Comedian Tomas from Finland on Seifu EBS
Laughter and humor are arbitrary. The sense of humor is also. I’ve just noticed a significant change in how often I chuckle over the past year. Last year, a lot of my laughter treatment relied on triggers like humorous television episodes, joke text messages, the company of hilarious individuals, late-night comedy shows, or YouTube channel content. I guess everyone I know and the broader public watch these. Most likely, it is how they were discovered. Now, everything seems cliche. Perhaps there was an excess of laughter triggers. So I gradually became resistant to them. Ironically, it appears that my sense of humor has somewhat de-evolved in response to the change. Poor jokes and pointless conversations make me laugh more. These intrigue me more than the remaining items stated above, for some reason. When someone makes a bad joke, I simply laugh out loud, picturing how cute and self-assured they must be to make such clumsy remarks.

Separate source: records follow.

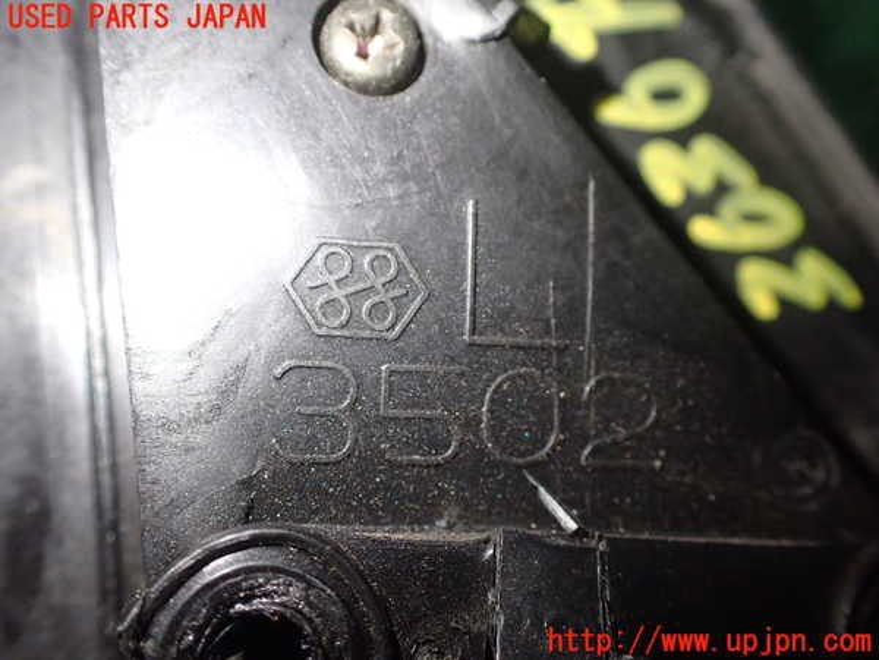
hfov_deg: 60.0
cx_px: 440
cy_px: 330
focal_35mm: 30
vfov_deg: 46.8
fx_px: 762
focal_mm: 5.4
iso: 800
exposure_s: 1/125
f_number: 2.3
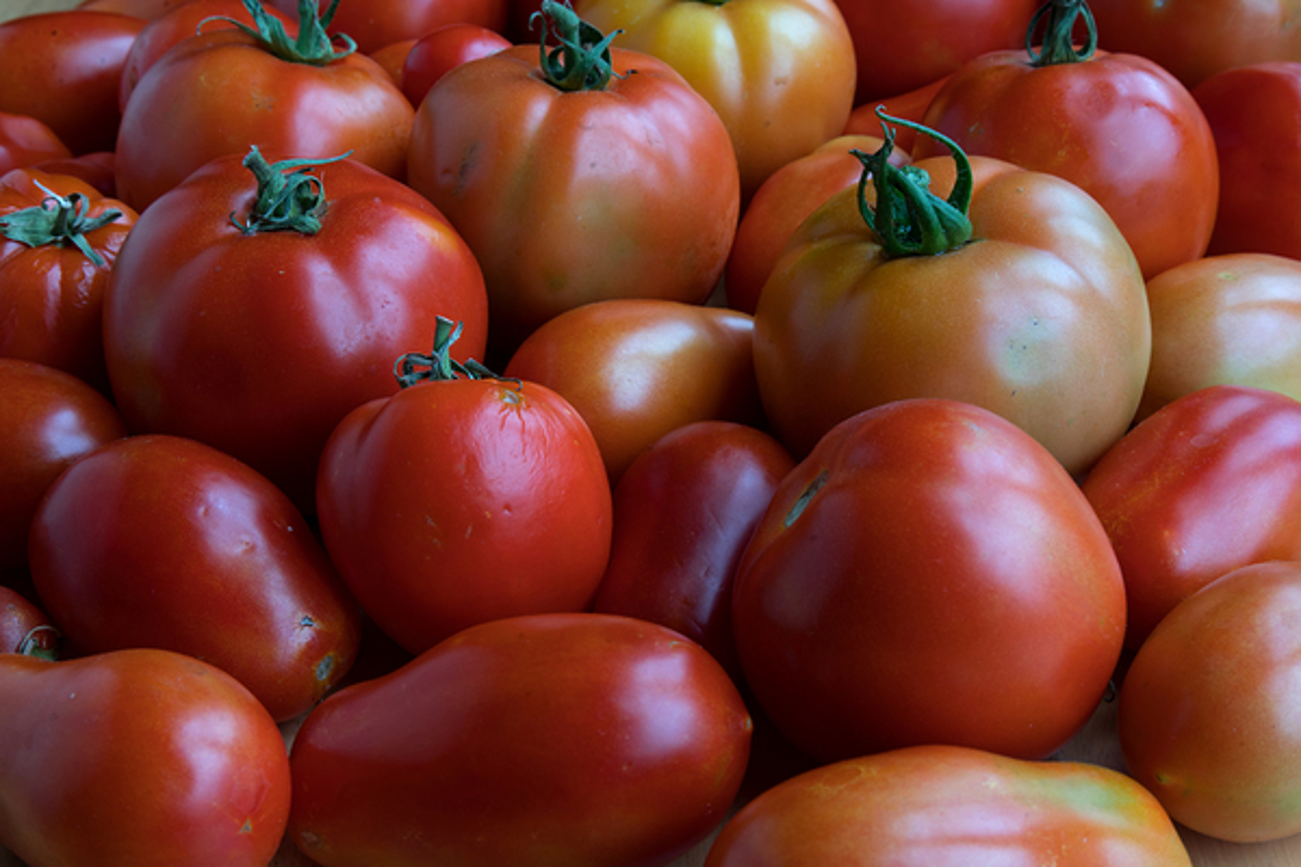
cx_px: 650
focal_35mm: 58
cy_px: 434
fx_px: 2096
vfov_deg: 23.4
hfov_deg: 34.5
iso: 200
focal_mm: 58
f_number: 18
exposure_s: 1/5
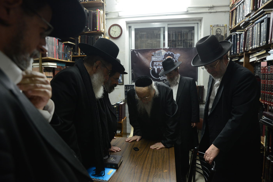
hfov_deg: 73.7
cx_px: 136
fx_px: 182
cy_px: 91
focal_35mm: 24
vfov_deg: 53.2
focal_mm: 24
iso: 1600
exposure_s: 1/125
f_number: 5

I’ve developed a limited understanding of the difference between laughter and happiness. I am aware of the change but not concerned. In actuality, I adore it. It’s quite difficult for people to find happiness in even the tiniest things around them. However, I believe I’m starting to find my mojo. The point is that everything that makes me happy now barely touched me in the past, and they now serve as stronger catalysts for my happiness than the majority of the “made and curated” entertaining “stuff” that I used to watch to keep myself amused and in a good mood. I appreciate spontaneity and childlike qualities right now in my life. While I’m writing about it, I’m realizing that I should welcome the change in my tastes rather than fret about how my interests are changing.